» **Available data**
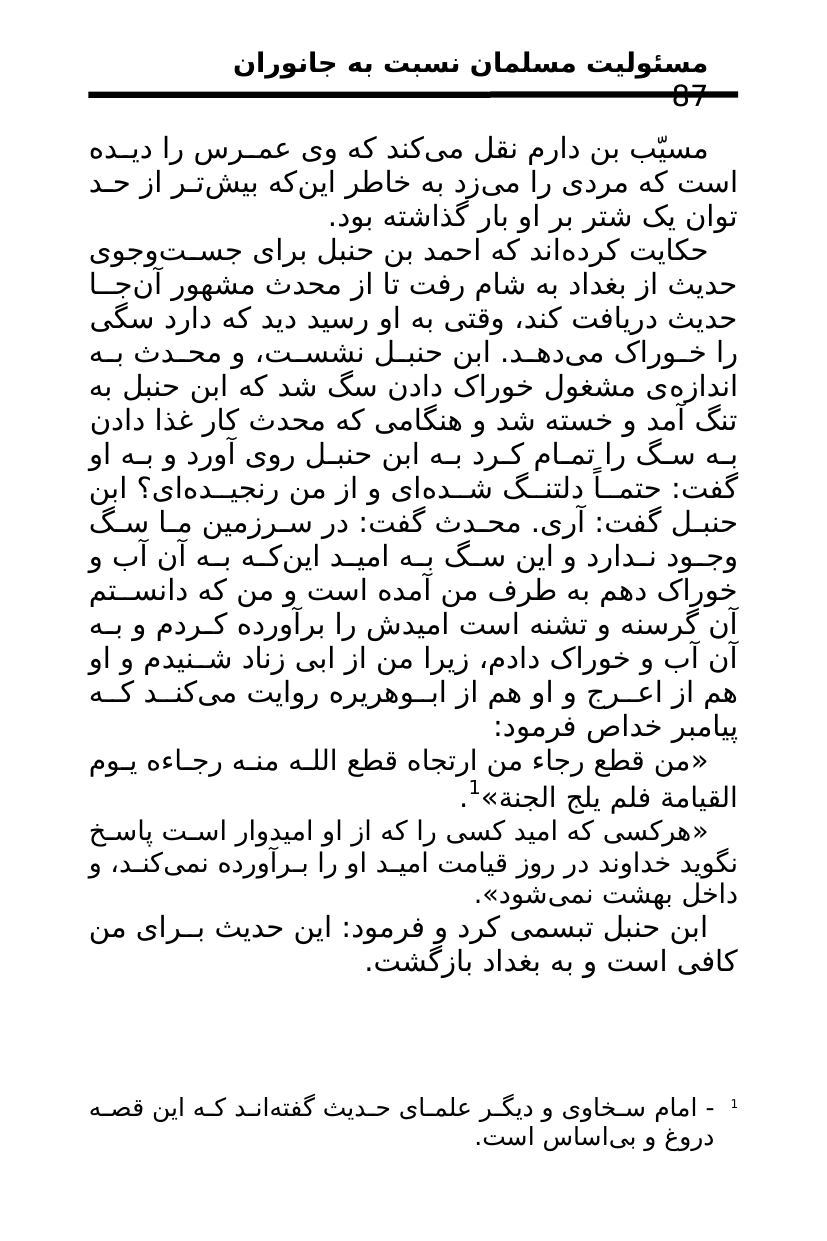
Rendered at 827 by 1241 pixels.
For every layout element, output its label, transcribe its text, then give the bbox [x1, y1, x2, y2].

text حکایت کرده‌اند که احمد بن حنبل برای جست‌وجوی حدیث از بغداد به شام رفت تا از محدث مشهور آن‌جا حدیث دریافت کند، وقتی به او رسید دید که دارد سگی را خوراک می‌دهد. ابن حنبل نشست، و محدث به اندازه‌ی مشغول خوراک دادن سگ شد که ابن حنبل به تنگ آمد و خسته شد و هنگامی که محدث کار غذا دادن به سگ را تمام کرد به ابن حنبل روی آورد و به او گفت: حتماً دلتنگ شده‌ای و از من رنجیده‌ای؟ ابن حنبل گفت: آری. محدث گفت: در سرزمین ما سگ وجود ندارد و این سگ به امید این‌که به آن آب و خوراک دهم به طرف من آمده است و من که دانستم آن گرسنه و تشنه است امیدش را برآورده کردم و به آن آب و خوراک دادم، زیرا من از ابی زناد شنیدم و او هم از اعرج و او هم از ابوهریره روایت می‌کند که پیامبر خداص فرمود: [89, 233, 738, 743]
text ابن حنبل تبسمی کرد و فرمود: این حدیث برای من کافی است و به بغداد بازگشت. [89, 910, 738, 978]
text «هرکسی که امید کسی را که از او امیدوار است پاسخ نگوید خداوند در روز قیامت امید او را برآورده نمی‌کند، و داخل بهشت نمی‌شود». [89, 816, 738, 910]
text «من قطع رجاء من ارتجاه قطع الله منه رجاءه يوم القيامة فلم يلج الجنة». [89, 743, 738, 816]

» **Exercise requirements**
Identify the lines above with the word "حدیث". Copy them.

» **Answer box**
text حکایت کرده‌اند که احمد بن حنبل برای جست‌وجوی حدیث از بغداد به شام رفت تا از محدث مشهور آن‌جا حدیث دریافت کند، وقتی به او رسید دید که دارد سگی را خوراک می‌دهد. ابن حنبل نشست، و محدث به اندازه‌ی مشغول خوراک دادن سگ شد که ابن حنبل به تنگ آمد و خسته شد و هنگامی که محدث کار غذا دادن به سگ را تمام کرد به ابن حنبل روی آورد و به او گفت: حتماً دلتنگ شده‌ای و از من رنجیده‌ای؟ ابن حنبل گفت: آری. محدث گفت: در سرزمین ما سگ وجود ندارد و این سگ به امید این‌که به آن آب و خوراک دهم به طرف من آمده است و من که دانستم آن گرسنه و تشنه است امیدش را برآورده کردم و به آن آب و خوراک دادم، زیرا من از ابی زناد شنیدم و او هم از اعرج و او هم از ابوهریره روایت می‌کند که پیامبر خداص فرمود: [89, 233, 738, 743]
text ابن حنبل تبسمی کرد و فرمود: این حدیث برای من کافی است و به بغداد بازگشت. [89, 910, 738, 978]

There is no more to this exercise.